▶ Provided text
━━━━━━━━
States were to participate in the election of the President through the electoral system by which it was believed that the states with the large populations would undoubtedly furnish the candidates and, since it was thought that in most elections no one candidate would ever receive a majority of electoral votes, the ultimate decision would be made by the House of Representatives, voting by states.

This classic creation in a federal system was meant to operate by having the nation's best informed and most able and knowledgeable citizens meet in their several states and there, secured by distance from corruption and influence, make their choice. In a country of vast geographical distances with a population not wholly literate, this was a feasible system.

The advent of political parties and subsequently of the unit rule altered irrevocably the function of the presidential electors. But these changes, along with

the development of the country, did not eliminate the fundamental premises upon which the electoral system rested.

These were and are:

First, the maintenance of a federal system in which the dispersal of government power preserves more effectively the liberties of the citizens.

Second, a method for selecting our national official by combinations of voters within the states so as to bring together a varied number of interests in mutual tolerance and compromise.

As the system has developed, candidates have been forced to concentrate their attention upon large, pivotal states where the bulk of our population resides and in which organized minorities exist, but not to exclude from their campaigning the peoples of other states whose support is essential for an electoral majority. The electoral system has functioned well, particularly in the past hundred years. It has helped give rise to a two-party system in which the major parties do not represent ideological purity, but compromise and give and take, and where they have strong incentive to absorb protest movements, which makes negligible political splits and offshoots in the nation.

The electoral system, rooted in federalism, is designed to represent population and states, or, to state it more correctly, population within states, not just a mere percentage of those who happen to vote on election day.

The genius of the system is that it preserves an independent union of the sovereign states and brings to bear upon the Presidency a multitude of various interests.

Change of this unique system in its entirety is not necessary, but it is wise, I believe, to amend it to pare away its outdated elements. These include the independent presidential elector and the contingent election by the House of Representatives.
━━━━━━━━
▶ Set of tasks
1 - Answer these questions from the electoral system passage:
(a) If no candidate won a majority of electoral votes, which body was expected to make the final decision, and how would it vote?
(b) What two developments changed the function of the presidential electors?
(c) Which two outdated elements does the writer propose to remove by amendment?
2 - Write the next part of the passage on the electoral system, picking up after its final sentence.

▶ Dataset content
━━━━━━━━
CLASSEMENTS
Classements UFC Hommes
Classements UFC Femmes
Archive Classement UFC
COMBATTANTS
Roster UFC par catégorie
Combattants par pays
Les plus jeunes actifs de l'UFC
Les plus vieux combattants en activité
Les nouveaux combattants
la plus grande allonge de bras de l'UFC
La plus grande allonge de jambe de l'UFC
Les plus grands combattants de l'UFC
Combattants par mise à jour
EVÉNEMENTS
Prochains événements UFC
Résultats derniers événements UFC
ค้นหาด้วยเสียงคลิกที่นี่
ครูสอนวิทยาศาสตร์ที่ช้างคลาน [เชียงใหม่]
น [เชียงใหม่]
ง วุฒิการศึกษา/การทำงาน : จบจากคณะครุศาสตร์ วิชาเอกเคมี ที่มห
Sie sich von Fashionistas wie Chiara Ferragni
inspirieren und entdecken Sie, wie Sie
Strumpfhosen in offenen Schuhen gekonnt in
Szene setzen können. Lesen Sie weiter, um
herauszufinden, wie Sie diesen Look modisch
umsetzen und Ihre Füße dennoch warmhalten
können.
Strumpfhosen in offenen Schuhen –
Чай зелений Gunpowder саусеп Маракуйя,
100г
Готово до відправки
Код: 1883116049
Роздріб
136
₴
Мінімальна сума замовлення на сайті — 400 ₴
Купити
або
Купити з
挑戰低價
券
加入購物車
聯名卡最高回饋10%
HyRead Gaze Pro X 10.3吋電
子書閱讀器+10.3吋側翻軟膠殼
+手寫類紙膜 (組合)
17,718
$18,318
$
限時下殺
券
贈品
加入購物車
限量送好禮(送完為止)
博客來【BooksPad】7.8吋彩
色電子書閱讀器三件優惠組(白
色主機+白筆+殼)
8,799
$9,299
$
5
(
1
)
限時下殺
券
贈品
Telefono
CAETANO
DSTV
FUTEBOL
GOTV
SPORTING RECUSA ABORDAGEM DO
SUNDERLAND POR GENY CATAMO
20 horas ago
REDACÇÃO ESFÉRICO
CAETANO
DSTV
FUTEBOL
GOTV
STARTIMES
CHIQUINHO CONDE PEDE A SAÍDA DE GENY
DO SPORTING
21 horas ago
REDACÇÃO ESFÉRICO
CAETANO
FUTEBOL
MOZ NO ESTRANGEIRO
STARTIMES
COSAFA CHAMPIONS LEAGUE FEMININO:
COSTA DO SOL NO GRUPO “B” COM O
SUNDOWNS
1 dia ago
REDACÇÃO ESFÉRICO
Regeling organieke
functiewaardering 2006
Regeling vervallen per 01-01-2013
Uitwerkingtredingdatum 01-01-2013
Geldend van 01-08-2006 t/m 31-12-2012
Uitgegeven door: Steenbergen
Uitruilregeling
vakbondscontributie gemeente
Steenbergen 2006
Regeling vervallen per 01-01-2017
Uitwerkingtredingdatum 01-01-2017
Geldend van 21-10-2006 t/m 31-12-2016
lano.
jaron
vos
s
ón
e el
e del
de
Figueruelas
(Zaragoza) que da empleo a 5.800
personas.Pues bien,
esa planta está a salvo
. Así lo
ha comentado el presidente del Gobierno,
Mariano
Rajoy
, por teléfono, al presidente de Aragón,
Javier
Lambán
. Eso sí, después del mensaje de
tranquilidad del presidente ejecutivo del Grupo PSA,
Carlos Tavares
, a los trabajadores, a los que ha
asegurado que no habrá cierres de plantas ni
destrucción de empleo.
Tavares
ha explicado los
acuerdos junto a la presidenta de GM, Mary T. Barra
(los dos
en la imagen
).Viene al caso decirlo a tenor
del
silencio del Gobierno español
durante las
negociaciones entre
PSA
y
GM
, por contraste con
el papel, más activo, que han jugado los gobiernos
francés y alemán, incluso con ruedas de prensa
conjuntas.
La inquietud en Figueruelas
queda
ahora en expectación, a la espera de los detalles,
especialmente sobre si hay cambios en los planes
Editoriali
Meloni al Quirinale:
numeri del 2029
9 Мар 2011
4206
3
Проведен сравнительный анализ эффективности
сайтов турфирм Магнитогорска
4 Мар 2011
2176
━━━━━━━━
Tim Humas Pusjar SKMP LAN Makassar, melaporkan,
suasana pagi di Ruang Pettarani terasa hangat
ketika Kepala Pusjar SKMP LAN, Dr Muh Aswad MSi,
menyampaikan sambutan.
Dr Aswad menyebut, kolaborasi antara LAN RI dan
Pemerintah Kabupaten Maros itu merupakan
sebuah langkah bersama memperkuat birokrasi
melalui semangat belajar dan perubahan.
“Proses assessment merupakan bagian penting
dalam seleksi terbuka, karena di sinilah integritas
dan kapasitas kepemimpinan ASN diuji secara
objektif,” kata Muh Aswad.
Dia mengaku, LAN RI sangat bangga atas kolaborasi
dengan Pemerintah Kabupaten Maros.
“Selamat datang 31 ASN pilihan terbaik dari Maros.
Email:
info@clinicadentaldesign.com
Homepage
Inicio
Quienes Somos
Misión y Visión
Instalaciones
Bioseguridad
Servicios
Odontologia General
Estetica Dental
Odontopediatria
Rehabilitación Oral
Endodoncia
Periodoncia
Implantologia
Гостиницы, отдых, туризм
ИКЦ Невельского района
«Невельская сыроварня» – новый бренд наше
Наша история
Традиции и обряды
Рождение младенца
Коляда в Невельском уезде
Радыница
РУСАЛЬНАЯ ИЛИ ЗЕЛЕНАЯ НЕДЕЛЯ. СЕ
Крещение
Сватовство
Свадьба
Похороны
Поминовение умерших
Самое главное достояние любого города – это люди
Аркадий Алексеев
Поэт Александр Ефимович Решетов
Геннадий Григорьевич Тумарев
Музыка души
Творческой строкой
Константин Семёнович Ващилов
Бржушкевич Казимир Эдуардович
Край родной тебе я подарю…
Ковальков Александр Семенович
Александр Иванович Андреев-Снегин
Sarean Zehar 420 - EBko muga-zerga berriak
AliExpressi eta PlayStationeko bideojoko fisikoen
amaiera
━━━━━━━━
▶ Answers to the problems
1 -
(a) The House of Representatives, voting by states.
(b) The advent of political parties and, later, the unit rule.
(c) The independent presidential elector and the contingent election by the House of Representatives.

2 -
I would favor adoption of a constitutional amendment which would bind each elector to vote for the candidates for President and Vice President for whom he had agreed to serve as an elector. Such an amendment would only write onto the constitution what has been traditional practice, and, at the same time eliminate the danger of a switch in his vote by an elector in a close election.

I would also favor abolishing the provision for election by the House of Representatives and the Senate should no candidate for President and no candidate for Vice President respectively receive a majority of the electoral votes. This aspect of the original system is not essential to the preservation of federalism. Some method, however, must be provided by which the election of the President and Vice President can ultimately be determined. I do not favor selection by a joint session of Congress because inherent in this scheme is dependence of the Executive upon the Legislature, a basic reason why it was discarded by the Founding Fathers. Nor do I favor some kind of a runoff procedure since this would play havoc with our election timetable and force election dates to be set even further away from inauguration day in order that the possible ramifications of contests, re-campaigning, etc., could be provided for.

I would favor an amendment to provide that in the event no candidate secured a majority of the electoral vote, the President would be elected by a plurality of the popular vote. While this would depart from the concept of federalism I suggest it because of its certainty and its ease of application. As experience has proved, it is exceedingly unlikely that it would have to be used, but it is also very likely that the candidate who receives the highest electoral vote, without a majority, will also receive the highest plurality of the popular vote.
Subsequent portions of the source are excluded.